==== Extract to read

From a sheet of Rock & co illustrated writing paper 1855

To stand in the entrance to Mother Shipton’s Cave today with Shury’s engraving in hand, looking out on the scene as Whittock did when he made his sketch, is an education in the mind-set of the picturesque. The Dropping Well is impressive today, but the tiny family in the engraving (the adults can be no more than 18 inches tall) make of it a lofty crag. The castle is worthy of note too. There is a castle at Knaresborough, but in vain will you look for it down-river towards Low Bridge. Thomas South’s view, looking up-river, is the more correct, but even then Smith had to indulge in a 45° westward shift of the ruins to get them into view.

The last word on the Dropping Well can go to the Field correspondent Francis Buckland, who in his Curiosities of Natural History describes taking the footpath to the well, and there beholding ‘a curious frowning rock suspended with a peculiar assortment of objects’. According to the little girl who directed Buckland to the spot, in those days the petrifications included ‘a pumpkin, a small hotter and a nedgeog’4.

Mother Shipton’s Cave, the Dropping Well, and there is a genuine Wishing Well too, are well worth your visit. From Knaresborough’s High Bridge one follows Sir Henry Slingsby’s Walk and then descends by the steps that Buckland took down to the bank of the Nidd. There, it is all glistening stone and refulgent green moss. Long streamers of ivy hang pendant on the rock faces, and endlessly there is the trickle, splash and cascade of water. Things here can have changed but little since Celia’s day, when she could lay down her pen and then she and her company turn to supper, with all the while ‘the murmuring shower to divert their eare’.

========
==== Given records

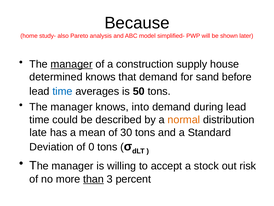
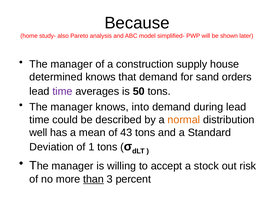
manager at (72, 64) underline: present -> none
before: before -> orders
time at (62, 91) colour: blue -> purple
late: late -> well
30: 30 -> 43
0: 0 -> 1
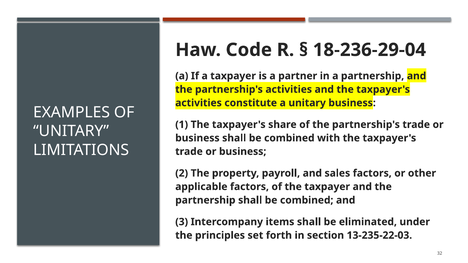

========

§ **Stated exercise**
In the passage about the Dropping Well, recast the paragraph that begins "Mother Shipton’s Cave, the Dropping Well" as a short list that keeps its main facts.

§ **Exercise answer**
- Mother Shipton’s Cave, the Dropping Well and a genuine Wishing Well are all worth a visit.
- To reach them, start at Knaresborough’s High Bridge, follow Sir Henry Slingsby’s Walk, and then go down the steps Buckland took to the bank of the Nidd.
- The site has glistening stone, bright green moss, long streamers of ivy hanging on the rock faces, and water that trickles, splashes and cascades without end.
- Little there can have changed since Celia’s day, when she and her company had supper to the sound of "the murmuring shower."